• Source text:
A prisioner of my own war

sunny

Well, I am just sitting down to write you, to inform you that YES I am still alive (and well actually), but I sit here blushing because I do not know how to spell my teachers name....In that case we will just call him Aajan. Today is day number 14 here at the monestary if you can believe that! I have been keeping a daily log for you, so you all can see my day to day accounts with me, myself, and meditation. I have encluded the eight buddist precepts that were to be followed while staying here:
1. To refrain from killing living beings.(yes that means spiders)
2. To refrain from stealing, or taking what has not been given.
3. To refrain from any kind of sexual or romantic activity whatsoever.
4. To refrain from false, rude, harmful, or useless speech.
5. To refrain from using alcohol, drugs or intoxicants.
6. To refrain from eating outside of the morning hours. (any time after 12pm)
7. To refrain from distractions and beautification.(jewlery, etc)
8. To refrain from using large and luxurious seats and beds.(yep thats right they want your back side to HURT!)

Just a quick rundown of what vipassana is:
Vipassana Bhavana (Insight Meditation) aims at purification of mind and gaining an insight into the real nature of all phenomena of impermanence, suffering and non-self. (much of the aim of Buddhism)

• Provided data:
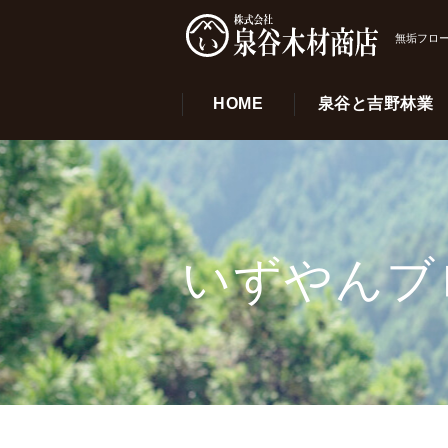
無垢フロー
HOME
泉谷と吉野林業
いずやんブ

• Work request 1: In the monastery post above, how many days has the writer spent at the monastery so far?
• Work request 2: Please continue the monastery post from the point where it stops, keeping the writer's casual voice.

• Answer space 1: Fourteen days; it is day number 14.

• Answer space 2:
I have also included the webpage for the wat that may help answer any questions: http://watchomtong.sirimangalo.org/info.htm#cost

DAY 1:
Well I got here late this afternoon. I received my bedding, two changes of clothes, and my room. So far I feel much like an outcast. I arrived wearing ALL black, while everyone else is wearing ALL while (monks in Saffron of course). Shortly after I changed into my appropriate clothing, then went to the meditation center for a quick run down of the begining of vipassana practice. We will be doing mindful prostration (three times), followed by walking meditation, and sitting meditation, each of these are to last 10 minutes (timer in stow). While we meditate we are to focus on walking or sitting, but if we see or hear, or think of something we are to acknowledge it as such (which I will later find difficult). From there we (there was another girl that had just arrived she is from Bangkok and had studied before, so there was no shock factor for her) went to the opening ceremony...much chanting...beautiful to hear but impossible to read. I have cried three times so far today,no apparent reason...just something I am good at.
DAY 2
Early morning meditation is impossible. I sat here and thought: hungry, hungry, hungry. I am to report once daily with my teacher, currently mine is out of the country (he is in Isreal, he has just been granted authority to build a buddist temple there, the first one), so I met with his wife Kate and Sandra (an assisant of sorts, she is training to be a teacher). My time has increased to 15 minutes. There seems to be a constant pain in my knees. I am also having much doubt. I don't know that I will have the ability to stay 12 days.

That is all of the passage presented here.